Le sphinx Al Qaïda ( Par Jamal Berraoui )
Le Kenya a mis 72 heures pour mettre fin au carnage du centre commercial de Nairobi. L’opération en elle-même, quinze assaillants qui prennent un lieu public, paraît simple, mais ce n’est pas l’avis des experts, car entre-temps l’on a appris que cinq Américains, deux Britanniques, un Canadien et deux Syriens faisaient partie de l’équipée terroriste. Réunir des gens de provenances différentes pour une telle opération est une vraie gageure, parce qu’il faut déjouer la surveillance de plusieurs services de ces pays. Les Américains provenaient de Minneapolis, ville où une communauté importante originaire du Kenya et de la Somalie est installée. Le FBI, le MI6, sur les dents depuis l’alerte du mois d’août n’ont rien vu venir. L’on se rappelle que la CIA avait lancé une alerte internationale sur l’imminence d’une opération d’envergure dans cette zone et fermé ses ambassades dans plusieurs pays. Au même moment, cinq citoyens américains s’apprêtaient à porter la mort au Kenya.
C’est en cela que l’opération est complexe. Les spécialistes considèrent qu’elle annonce la restructuration du réseau international d’Al Qaïda. L’alerte du mois d’août avait été lancée suite à l’interception des communications d’Ayman Zawahiri, le Chef d’Al Qaïda lui-même. Les Shebab somalis ne sont que la filiale à qui profite le crime, puisqu’en guerre contre le Kenya y compris en Somalie.

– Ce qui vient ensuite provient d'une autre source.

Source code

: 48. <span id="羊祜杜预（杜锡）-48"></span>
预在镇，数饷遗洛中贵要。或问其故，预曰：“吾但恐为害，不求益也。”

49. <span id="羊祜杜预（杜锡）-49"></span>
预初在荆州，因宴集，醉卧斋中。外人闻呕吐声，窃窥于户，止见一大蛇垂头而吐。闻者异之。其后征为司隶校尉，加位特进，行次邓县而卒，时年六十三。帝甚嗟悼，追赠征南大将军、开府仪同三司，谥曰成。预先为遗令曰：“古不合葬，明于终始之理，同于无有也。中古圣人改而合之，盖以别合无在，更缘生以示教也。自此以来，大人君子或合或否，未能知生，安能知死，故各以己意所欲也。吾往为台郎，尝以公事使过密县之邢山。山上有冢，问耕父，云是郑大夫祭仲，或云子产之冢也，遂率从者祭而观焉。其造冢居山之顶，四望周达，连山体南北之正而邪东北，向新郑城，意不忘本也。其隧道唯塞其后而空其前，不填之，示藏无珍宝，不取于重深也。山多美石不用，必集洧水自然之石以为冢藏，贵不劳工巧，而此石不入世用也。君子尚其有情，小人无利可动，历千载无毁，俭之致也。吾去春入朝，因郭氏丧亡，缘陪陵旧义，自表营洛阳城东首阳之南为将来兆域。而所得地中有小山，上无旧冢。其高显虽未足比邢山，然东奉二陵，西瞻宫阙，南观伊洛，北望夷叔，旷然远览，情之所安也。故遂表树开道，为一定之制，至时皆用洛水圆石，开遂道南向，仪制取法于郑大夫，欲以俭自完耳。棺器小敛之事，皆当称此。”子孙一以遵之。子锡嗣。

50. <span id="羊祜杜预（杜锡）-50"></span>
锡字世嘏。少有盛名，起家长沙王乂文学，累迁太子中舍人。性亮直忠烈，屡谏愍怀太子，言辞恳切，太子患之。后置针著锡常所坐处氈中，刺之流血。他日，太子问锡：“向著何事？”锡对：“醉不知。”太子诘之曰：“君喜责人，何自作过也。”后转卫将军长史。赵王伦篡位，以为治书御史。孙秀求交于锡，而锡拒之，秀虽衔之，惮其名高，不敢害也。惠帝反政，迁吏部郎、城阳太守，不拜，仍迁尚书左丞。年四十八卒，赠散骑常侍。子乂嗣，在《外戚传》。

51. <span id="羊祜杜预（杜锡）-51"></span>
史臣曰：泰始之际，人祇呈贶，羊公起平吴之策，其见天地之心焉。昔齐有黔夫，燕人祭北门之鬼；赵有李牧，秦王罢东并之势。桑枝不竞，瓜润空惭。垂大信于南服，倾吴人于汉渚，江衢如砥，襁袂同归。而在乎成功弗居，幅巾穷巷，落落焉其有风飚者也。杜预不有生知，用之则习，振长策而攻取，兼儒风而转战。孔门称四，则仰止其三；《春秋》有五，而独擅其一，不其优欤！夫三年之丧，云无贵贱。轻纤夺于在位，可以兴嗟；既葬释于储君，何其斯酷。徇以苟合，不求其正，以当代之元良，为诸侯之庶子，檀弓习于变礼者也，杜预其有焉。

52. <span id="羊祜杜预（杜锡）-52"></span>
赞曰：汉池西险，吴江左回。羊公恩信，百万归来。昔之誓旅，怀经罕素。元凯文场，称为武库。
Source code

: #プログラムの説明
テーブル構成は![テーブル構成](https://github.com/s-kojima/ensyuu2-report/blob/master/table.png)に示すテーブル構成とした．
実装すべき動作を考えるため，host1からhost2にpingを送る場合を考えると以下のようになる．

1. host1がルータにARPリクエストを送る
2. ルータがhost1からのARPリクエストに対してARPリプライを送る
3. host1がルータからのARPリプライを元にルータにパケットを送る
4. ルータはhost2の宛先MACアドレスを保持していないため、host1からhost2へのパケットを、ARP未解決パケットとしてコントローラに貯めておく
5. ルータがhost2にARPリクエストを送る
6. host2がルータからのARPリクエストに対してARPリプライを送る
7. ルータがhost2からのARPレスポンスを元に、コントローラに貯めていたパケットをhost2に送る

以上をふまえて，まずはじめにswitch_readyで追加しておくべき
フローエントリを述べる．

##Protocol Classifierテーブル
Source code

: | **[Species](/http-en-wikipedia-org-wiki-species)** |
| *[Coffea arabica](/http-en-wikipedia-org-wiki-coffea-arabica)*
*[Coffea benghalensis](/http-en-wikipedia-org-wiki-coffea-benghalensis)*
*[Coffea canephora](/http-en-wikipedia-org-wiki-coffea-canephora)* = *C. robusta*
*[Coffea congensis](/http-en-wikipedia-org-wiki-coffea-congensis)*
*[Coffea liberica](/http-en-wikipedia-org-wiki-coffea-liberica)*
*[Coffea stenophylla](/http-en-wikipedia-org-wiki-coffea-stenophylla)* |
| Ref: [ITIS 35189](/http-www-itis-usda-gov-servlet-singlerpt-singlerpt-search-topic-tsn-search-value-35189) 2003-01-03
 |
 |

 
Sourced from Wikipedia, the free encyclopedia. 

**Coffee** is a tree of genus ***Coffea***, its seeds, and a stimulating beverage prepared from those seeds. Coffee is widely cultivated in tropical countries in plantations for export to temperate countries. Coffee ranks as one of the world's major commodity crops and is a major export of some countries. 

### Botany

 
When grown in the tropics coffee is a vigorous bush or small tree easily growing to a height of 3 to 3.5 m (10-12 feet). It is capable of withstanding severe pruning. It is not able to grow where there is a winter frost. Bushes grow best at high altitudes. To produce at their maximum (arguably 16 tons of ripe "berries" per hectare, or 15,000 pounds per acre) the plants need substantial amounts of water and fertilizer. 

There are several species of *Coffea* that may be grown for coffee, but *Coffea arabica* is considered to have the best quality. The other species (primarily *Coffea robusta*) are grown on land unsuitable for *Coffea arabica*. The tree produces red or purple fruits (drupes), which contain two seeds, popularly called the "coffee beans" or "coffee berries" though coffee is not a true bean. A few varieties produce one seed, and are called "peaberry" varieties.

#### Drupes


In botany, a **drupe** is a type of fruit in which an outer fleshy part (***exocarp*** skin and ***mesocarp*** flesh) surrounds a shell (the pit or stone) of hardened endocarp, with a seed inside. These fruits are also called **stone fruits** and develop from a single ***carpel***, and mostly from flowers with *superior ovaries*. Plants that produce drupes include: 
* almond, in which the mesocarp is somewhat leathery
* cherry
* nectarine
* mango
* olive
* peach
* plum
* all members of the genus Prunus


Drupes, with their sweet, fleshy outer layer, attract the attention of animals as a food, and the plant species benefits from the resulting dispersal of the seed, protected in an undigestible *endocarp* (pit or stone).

Les coups qui lui sont portés depuis le 11 septembre avaient désintégré les connexions internationales d’Al Qaïda et l’avaient obligé à « régionaliser » ses structures. L’opération de Nairobi annonce la reconstruction des liens de réseaux à l’international, ce qui complique la tâche des services.
Les Américains sont sous le choc. A Boston, un loup solitaire avait entrainé son frère dans une entreprise criminelle. Mais là, ce sont cinq ressortissants afro-américains qui ont adhéré au jihadisme. Dans tous les pays occidentaux, l’existence de ce courant de pensée est avérée. L’affaire Merah en France, l’assassinat d’un soldat Anglais, avaient tiré la sonnette d’alarme. Auparavant, on a tendance à l’oublier, les attentats de Londres avaient été perpétrés par des citoyens Anglais.
La crainte, c’est que cette découverte accentue l’islamophobie ambiante dans ces pays et que la communauté musulmane soit considérée comme un ennemi de l’intérieur. Le terrorisme international profite du sentiment de stigmatisation pour recruter et toute recrudescence de l’islamophobie lui facilite la tâche. Les Occidentaux ne peuvent mettre sur le dos d’une religion le fait qu’ils produisent eux-mêmes du terrorisme. En Syrie, en Somalie, des convertis sont enrôlés par les Jihadistes. C’est d’abord l’expression d’un délitement du tissu social à l’intérieur des sociétés concernées.
L’effort sécuritaire à lui seul n’éradiquera pas le terrorisme, tant que les mécanismes d’exclusion demeureront. En 1998, c’est par l’attentat de Nairobi qu’Oussama Ben Laden s’est fait connaître. Quinze ans après, Al Qaïda annonce son grand retour en choisissant de frapper la même ville.